11th President of the Assembly of Madrid
- In office 8 June 2021 – 13 june 2023
- Vice President: Jorge Rodrigo
- Preceded by: Juan Trinidad
- Succeeded by: Enrique Ossorio

Minister of Sports and Transparency of the Community of Madrid
- Acting
- In office 11 March 2021 – 8 June 2021
- Monarch: Felipe VI
- President: Isabel Díaz Ayuso
- Preceded by: Ignacio Aguado
- Succeeded by: Marta Rivera de la Cruz

Minister of the Presidency of the Community of Madrid
- In office 20 August 2019 – 8 June 2021
- Monarch: Felipe VI
- President: Isabel Díaz Ayuso
- Preceded by: Pedro Rollán
- Succeeded by: Enrique Ossorio (acting)

Member of the Congress of Deputies
- In office 13 May 2008 – 6 June 2011
- Constituency: Madrid

Member of the Assembly of Madrid
- Incumbent
- Assumed office 7 June 2011

Personal details
- Born: María Eugenia Carballedo Berlanga 4 September 1971 (age 55) Madrid, Spain
- Party: PP
- Education: Complutense University of Madrid

= Eugenia Carballedo =

Spanish politician (born 1971)

María Eugenia Carballedo Berlanga (born 4 September 1971) is a Spanish politician from the People's Party (PP), serving as a president of the Assembly of Madrid since 2021.

== Biography ==
Born in Madrid, Carballedo graduated in Law from the Complutense University of Madrid and obtained a Master's degree in European Law from KU Leuven. Carballedo worked in the office of the Ombudsman before becoming PP's executive secretary of Justice.

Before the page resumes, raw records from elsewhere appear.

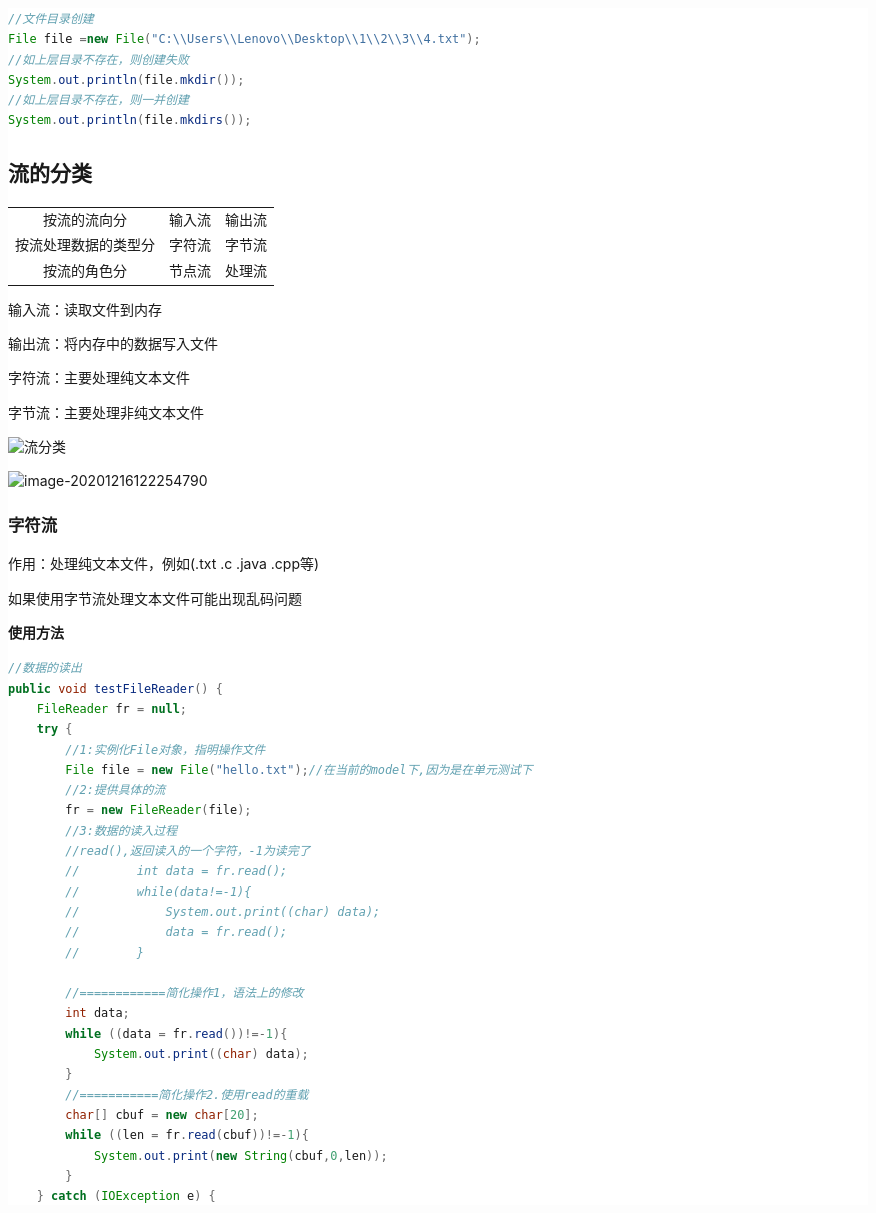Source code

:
 ```java
//文件目录创建
File file =new File("C:\\Users\\Lenovo\\Desktop\\1\\2\\3\\4.txt");
//如上层目录不存在，则创建失败
System.out.println(file.mkdir());
//如上层目录不存在，则一并创建
System.out.println(file.mkdirs());
```

## 流的分类

|                      |        |        |
| :------------------: | :----: | :----: |
|     按流的流向分     | 输入流 | 输出流 |
| 按流处理数据的类型分 | 字符流 | 字节流 |
|     按流的角色分     | 节点流 | 处理流 |

输入流：读取文件到内存

输出流：将内存中的数据写入文件

字符流：主要处理纯文本文件

字节流：主要处理非纯文本文件

![流分类](https://picgo-starry.oss-cn-beijing.aliyuncs.com/img/IO%E6%B5%81%E5%88%86%E7%B1%BB.png)

![image-20201216122254790](https://picgo-starry.oss-cn-beijing.aliyuncs.com/img/IO%E6%B5%81%E5%88%86%E7%B1%BB2.png)

### 字符流

作用：处理纯文本文件，例如(.txt  .c  .java  .cpp等)

如果使用字节流处理文本文件可能出现乱码问题

**使用方法**

```java
//数据的读出
public void testFileReader() {
    FileReader fr = null;
    try {
        //1:实例化File对象，指明操作文件
        File file = new File("hello.txt");//在当前的model下,因为是在单元测试下
        //2:提供具体的流
        fr = new FileReader(file);
        //3:数据的读入过程
        //read(),返回读入的一个字符，-1为读完了
        //        int data = fr.read();
        //        while(data!=-1){
        //            System.out.print((char) data);
        //            data = fr.read();
        //        }

        //============简化操作1，语法上的修改
        int data;
        while ((data = fr.read())!=-1){
            System.out.print((char) data);
        }
        //===========简化操作2.使用read的重载
        char[] cbuf = new char[20];
        while ((len = fr.read(cbuf))!=-1){
            System.out.print(new String(cbuf,0,len));
        }
    } catch (IOException e) {
```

In May 2008, Carballedo was designated to fill the seat of Eduardo Zaplana in the Congress of Deputies after he resigned to join the board of directors of Telefónica. She didn't revalidate her seat in the X Legislature, instead opting to run in the 2011 Madrilenian regional election, as 29th in the PP party list. She was elected, and in 2014 she was named Deputy Minister of Employment of the regional government.

She was her party's nominee for mayor of Leganés in the 2015 municipal elections but didn't take possession after losing half of the council seats obtained in the 2011 election.

After the 2019 election, she was elevated to the post of Cabinet Minister of the Presidency of the Community of Madrid, also taking over as acting Cabinet Minister of Sports and Transparency in March 2021, following the expulsion of the Ciudadanos cabinet members from the government.

Following the dissolution of the Assembly and the 2021 snap election, Carballedo was elected President of the chamber with the support of Vox.

She was elected to the 15th Congress of Deputies in the 2023 Spanish general election from Madrid.